Cache Strategies: Aside, Write-Through, Write-Behind
Cache-aside: app reads from cache; on miss, loads from DB and populates cache. Write-through: writes go to cache and DB synchronously. Write-behind (write-back): writes go to cache immediately, then async to DB.
Cache-aside = checking your sticky note before calling the office. Write-through = updating the sticky note AND the master file at once. Write-behind = scribbling a note now and filing it later (hope the sticky doesn't fall off).
Cache-aside is the most common pattern: lazy population, app controls the cache, works with any DB. Downside: cold start (empty cache on first load), write operations bypass cache causing inconsistency until TTL expires. Write-through keeps cache and DB consistent at the cost of higher write latency (both cache and DB must acknowledge). Write-behind optimizes write throughput (write returns after cache write) but risks data loss if the cache fails before async DB write completes — suitable for analytics/logging, not financial data.

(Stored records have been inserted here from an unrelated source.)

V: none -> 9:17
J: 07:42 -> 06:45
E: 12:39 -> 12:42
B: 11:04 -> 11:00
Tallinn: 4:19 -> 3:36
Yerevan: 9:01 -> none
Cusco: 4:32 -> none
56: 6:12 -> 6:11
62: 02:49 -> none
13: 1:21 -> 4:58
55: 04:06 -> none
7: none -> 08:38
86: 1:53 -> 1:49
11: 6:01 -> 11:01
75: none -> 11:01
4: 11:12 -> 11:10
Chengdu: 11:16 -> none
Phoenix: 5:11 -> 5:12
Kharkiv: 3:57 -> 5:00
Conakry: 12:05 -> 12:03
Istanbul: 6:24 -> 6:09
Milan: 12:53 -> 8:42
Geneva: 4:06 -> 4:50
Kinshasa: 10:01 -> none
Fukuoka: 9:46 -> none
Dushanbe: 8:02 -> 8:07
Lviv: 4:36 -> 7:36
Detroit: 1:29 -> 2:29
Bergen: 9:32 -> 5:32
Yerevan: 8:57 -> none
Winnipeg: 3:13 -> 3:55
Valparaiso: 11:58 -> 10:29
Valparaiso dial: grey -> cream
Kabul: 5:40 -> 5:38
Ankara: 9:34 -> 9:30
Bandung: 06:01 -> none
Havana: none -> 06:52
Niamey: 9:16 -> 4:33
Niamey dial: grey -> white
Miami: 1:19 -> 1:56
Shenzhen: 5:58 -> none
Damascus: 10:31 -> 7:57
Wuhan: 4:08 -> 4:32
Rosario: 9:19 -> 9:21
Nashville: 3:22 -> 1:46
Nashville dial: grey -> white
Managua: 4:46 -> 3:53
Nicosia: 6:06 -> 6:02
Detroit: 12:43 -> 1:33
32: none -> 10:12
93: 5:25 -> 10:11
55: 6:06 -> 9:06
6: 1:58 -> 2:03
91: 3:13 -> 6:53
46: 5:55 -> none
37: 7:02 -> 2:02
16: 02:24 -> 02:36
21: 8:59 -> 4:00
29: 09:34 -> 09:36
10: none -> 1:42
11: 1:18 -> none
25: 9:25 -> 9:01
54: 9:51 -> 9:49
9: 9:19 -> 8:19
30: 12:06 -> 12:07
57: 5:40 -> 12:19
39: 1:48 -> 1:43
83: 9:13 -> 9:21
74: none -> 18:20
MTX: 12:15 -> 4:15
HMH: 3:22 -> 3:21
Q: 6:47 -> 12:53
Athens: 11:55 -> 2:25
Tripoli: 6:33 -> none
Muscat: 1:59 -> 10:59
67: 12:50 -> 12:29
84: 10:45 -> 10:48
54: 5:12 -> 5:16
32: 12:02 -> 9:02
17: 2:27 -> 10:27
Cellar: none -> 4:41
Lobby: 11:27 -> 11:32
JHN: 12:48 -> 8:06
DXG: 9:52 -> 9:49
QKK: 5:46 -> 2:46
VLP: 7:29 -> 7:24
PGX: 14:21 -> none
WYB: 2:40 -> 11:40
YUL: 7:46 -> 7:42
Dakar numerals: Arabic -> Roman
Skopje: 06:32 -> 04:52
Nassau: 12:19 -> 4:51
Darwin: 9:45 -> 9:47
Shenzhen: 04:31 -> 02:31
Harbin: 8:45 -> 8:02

Cache-aside with TTL creates a consistency window: stale data is served for up to TTL seconds after a DB write. To reduce this, use cache invalidation on write: after updating the DB, delete the cache key (not update it — delete forces a cache miss and fresh DB read on next access, avoiding race conditions where a slow cache write overlaps a DB write). Cache invalidation is hard: the classic approach is 'write to DB first, then delete cache key' — if the cache delete fails, the stale entry expires via TTL. For read-heavy systems with complex computed values (e.g., user feed), consider a 'read-through' cache where the cache itself fetches from the DB on a miss, giving you a centralized caching layer.
My default is cache-aside with explicit invalidation. On any write, I update the DB first, then delete the cache key (not update it). Deletion is safer than update because it avoids race conditions. I use TTL as a safety net, not the primary invalidation mechanism. For write-heavy paths where DB write latency is the bottleneck, write-behind with a durable queue (Kafka) between cache and DB gives me fast writes with eventual DB consistency — acceptable for non-critical data.
Updating the cache after a DB write instead of deleting it. A concurrent reader may be about to write a stale value to the cache at the same moment, causing the fresh value to be immediately overwritten. Delete forces a clean miss; update creates a race window.